By Willy Staley  Updated on Tue Mar 13, 2012

Could the Elderly Suffer as Banks Close Branches?

 
Could the Elderly Suffer as Banks Close Branches?

Ethan Prater/flickr source

If your income is below a certain level, you won’t be invited to some places: black-tie galas, prime rib night at the country club, presidential campaign fundraising dinners, and the like. But recent news suggests that your friendly nationwide retail bank might not want you around, either, even though you bank with them. And as banks shun the less-than-wealthy and close underperforming branches, it’s elderly people who will be hurt.

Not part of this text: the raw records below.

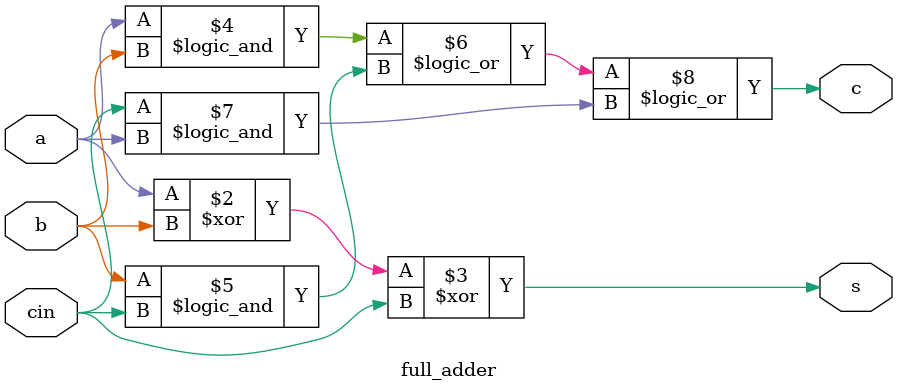
<source format=sv>
module full_adder(a,b,cin,s,c);
	input wire a,b,cin;
	output reg s,c;
	
	always @(*)
	begin
		s = a ^ b ^ cin;
		c = (a&&b) || (b&&cin) || (cin&&a); 
	end
endmodule

</source>
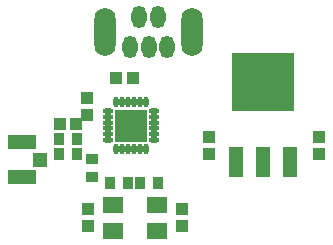
<source format=gbs>
%FSAX24Y24*%
%MOIN*%
G70*
G01*
G75*
G04 Layer_Color=16711935*
%ADD10C,0.0394*%
%ADD11R,0.0118X0.0630*%
%ADD12O,0.0118X0.0630*%
%ADD13R,0.0315X0.0354*%
%ADD14O,0.0807X0.0236*%
%ADD15O,0.0236X0.0807*%
%ADD16R,0.0354X0.0315*%
%ADD17R,0.0354X0.0276*%
%ADD18C,0.0157*%
%ADD19C,0.0100*%
%ADD20R,0.1075X0.1032*%
%ADD21O,0.0433X0.0669*%
%ADD22C,0.0157*%
%ADD23O,0.0630X0.1535*%
%ADD24O,0.0591X0.0866*%
%ADD25C,0.0350*%
%ADD26R,0.1299X0.0945*%
%ADD27R,0.0394X0.0945*%
%ADD28R,0.0276X0.0354*%
%ADD29O,0.0276X0.0098*%
%ADD30O,0.0098X0.0276*%
%ADD31R,0.1024X0.1024*%
%ADD32R,0.0413X0.0394*%
%ADD33R,0.0866X0.0413*%
%ADD34R,0.0630X0.0492*%
%ADD35C,0.0104*%
%ADD36C,0.1080*%
%ADD37C,0.0297*%
%ADD38R,0.1504X0.1154*%
%ADD39R,0.0197X0.1063*%
%ADD40R,0.1126X0.0197*%
%ADD41R,0.1169X0.0197*%
%ADD42R,0.1098X0.0197*%
%ADD43R,0.0197X0.0945*%
%ADD44R,0.0197X0.0984*%
%ADD45R,0.1114X0.0197*%
%ADD46R,0.0197X0.1969*%
%ADD47R,0.1957X0.0354*%
%ADD48R,0.2012X0.0197*%
%ADD49R,0.1130X0.0197*%
%ADD50R,0.0197X0.1173*%
%ADD51C,0.0474*%
%ADD52R,0.0198X0.0710*%
%ADD53O,0.0198X0.0710*%
%ADD54R,0.0395X0.0434*%
%ADD55O,0.0878X0.0307*%
%ADD56O,0.0307X0.0878*%
%ADD57R,0.0434X0.0395*%
%ADD58R,0.0434X0.0356*%
%ADD59O,0.0513X0.0749*%
%ADD60C,0.0237*%
%ADD61O,0.0710X0.1615*%
%ADD62O,0.0671X0.0946*%
%ADD63C,0.0430*%
%ADD64R,0.2051X0.1921*%
%ADD65R,0.1379X0.1025*%
%ADD66R,0.0474X0.1025*%
%ADD67R,0.0356X0.0434*%
%ADD68O,0.0346X0.0169*%
%ADD69O,0.0169X0.0346*%
%ADD70R,0.1094X0.1094*%
%ADD71R,0.0493X0.0474*%
%ADD72R,0.0946X0.0493*%
%ADD73R,0.0710X0.0572*%
D54*
X004248Y004480D02*
D03*
X004799D02*
D03*
X006681Y006004D02*
D03*
X006130D02*
D03*
D57*
X008303Y001075D02*
D03*
Y001626D02*
D03*
X005193Y001626D02*
D03*
Y001075D02*
D03*
X005154Y005327D02*
D03*
Y004776D02*
D03*
X012870Y003476D02*
D03*
Y004028D02*
D03*
X009221Y003475D02*
D03*
Y004026D02*
D03*
D58*
X005311Y003299D02*
D03*
Y002709D02*
D03*
D59*
X006886Y008043D02*
D03*
X007516D02*
D03*
X006571Y007020D02*
D03*
X007831Y007020D02*
D03*
X007201Y007020D02*
D03*
D61*
X005764Y007531D02*
D03*
X008638D02*
D03*
D62*
X008638Y007835D02*
D03*
Y007228D02*
D03*
Y007633D02*
D03*
Y007430D02*
D03*
X005764D02*
D03*
Y007633D02*
D03*
Y007228D02*
D03*
Y007835D02*
D03*
D63*
X006385Y004183D02*
D03*
X006857D02*
D03*
X006385Y004655D02*
D03*
X006857D02*
D03*
D64*
X011030Y005886D02*
D03*
D65*
X011021Y005492D02*
D03*
D66*
X010116Y003209D02*
D03*
X011021D02*
D03*
X011927D02*
D03*
D67*
X004228Y003969D02*
D03*
X004819D02*
D03*
X005930Y002495D02*
D03*
X006520D02*
D03*
X004228Y003457D02*
D03*
X004819D02*
D03*
X006930Y002495D02*
D03*
X007520D02*
D03*
D68*
X005854Y003927D02*
D03*
Y004124D02*
D03*
Y004320D02*
D03*
Y004517D02*
D03*
Y004714D02*
D03*
Y004911D02*
D03*
X007389D02*
D03*
Y004714D02*
D03*
Y004517D02*
D03*
Y004320D02*
D03*
Y004124D02*
D03*
Y003927D02*
D03*
D69*
X006129Y005187D02*
D03*
X006326D02*
D03*
X006523D02*
D03*
X006720D02*
D03*
X006917D02*
D03*
X007113D02*
D03*
Y003651D02*
D03*
X006917D02*
D03*
X006720D02*
D03*
X006523D02*
D03*
X006326D02*
D03*
X006129D02*
D03*
D70*
X006621Y004419D02*
D03*
D71*
X003589Y003280D02*
D03*
D72*
X002988Y002699D02*
D03*
Y003860D02*
D03*
D73*
X006020Y000917D02*
D03*
Y001783D02*
D03*
X007476D02*
D03*
Y000917D02*
D03*
M02*

</source>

A recent story Crain’s New York Business about Chase’s branch banking operations opens with a telling detail — Chase recently closed a branch in a poor New Jersey county, only to open another in a wealthy New York county. “Get used to it,” writes Crain’s, “As changes in government regulations and consumer habits make it harder for banks to profit from the bedrock business of branch banking, Chase…is taking steps to weed out unprofitable customers and focus on wealthier ones.”

Speaking at an investors’ conference, a Chase executive said nearly half of the bank’s customers “would be unprofitable once all the new regulations kick in…even after excluding from the equation such overhead as branch rent expenses, 1 in 7 retail customers wouldn’t generate enough revenue to cover the $300 it costs the bank annually to maintain their accounts,” reports Crain’s.

This raises a number of questions, among them: is it wise for banks to think about the costs of their branch banking operations in this way? And who loses out if nationwide banks like Chase start cutting back on their retail footprint?

Real estate, real costs

A retail footprint is by no means cheap. Aside from rent, they have substantial labor costs for tellers, loan officers and security. And while the fluorescent lighting may help keep costs down, there are also energy bills to consider. With so many more banking services available online, or at ATM vestibules, it’s hard to imagine nationwide banks don’t see their branch network as a bit of a millstone around their necks.

As a result, the big banks are seriously reconsidering their branch strategy, reported The Economist last June. Bank of America will be closing 10% of its branches, according to the story. A report by commercial real estate firm Jones Long LaSalle from last year estimated that banks will reduce their square footage per office worker from 200 square feet to as low as 50 square feet  by 2015, in the interest of efficiency and cost savings. The Economist predicts there will be more mini-branches in supermarkets, which cost 85-90% less than a traditional branch.

However, The Economist also points out that while ATMs and mobile banking are great for depositors, the more profitable side of the banking business is lending, which benefits from a brick-and-mortar footprint. By cutting back on retail in the short-term, banks might be shooting themselves in the foot.

Think of your mother

Furthermore, by reducing their footprint, banks could potentially harm their relationship with their most vulnerable, and most loyal customers: the elderly.

“The elderly and many, many others like to have a physical location associated with their money,” said Arjan Schutte, managing partner of Core Innovation Capital, a venture capital firm that invests in companies that help the underbanked, in an email. “Those who want branch services may have to travel further.”

Baby boomers just started becoming seniors last year. As time marches on, the United States will begin to resemble Florida, from an age demographics standpoint. And as boomers trade their station wagons for Rascals, they might be perturbed to find their local strip mall bereft of its Chase branch.

Schutte points out that with Social Security payments going digital next year, this could lower seniors’ demand for retail banking services. Still, as banks like Chase decide to shut underperforming branches, seniors could be hit harder than others.

By the time someone is 40 years old, they’ve bought most of the banking services they’re going to buy. Demand for banking services peaks between 25 and 40 years of age, said Ron Shevlin, of the Aite Group, in a phone conversation. If a branch is underperforming, it might be in a location with a poor population, but it might also just be in a NORC — a naturally occurring retirement community.

There might be a sliver lining here for smaller banks. however. If giants like Chase and Bank of America feel the need to pick up and leave certain locales, community banks could be looking at an influx of customers. If they’re based in your community, they don’t have anywhere to run to.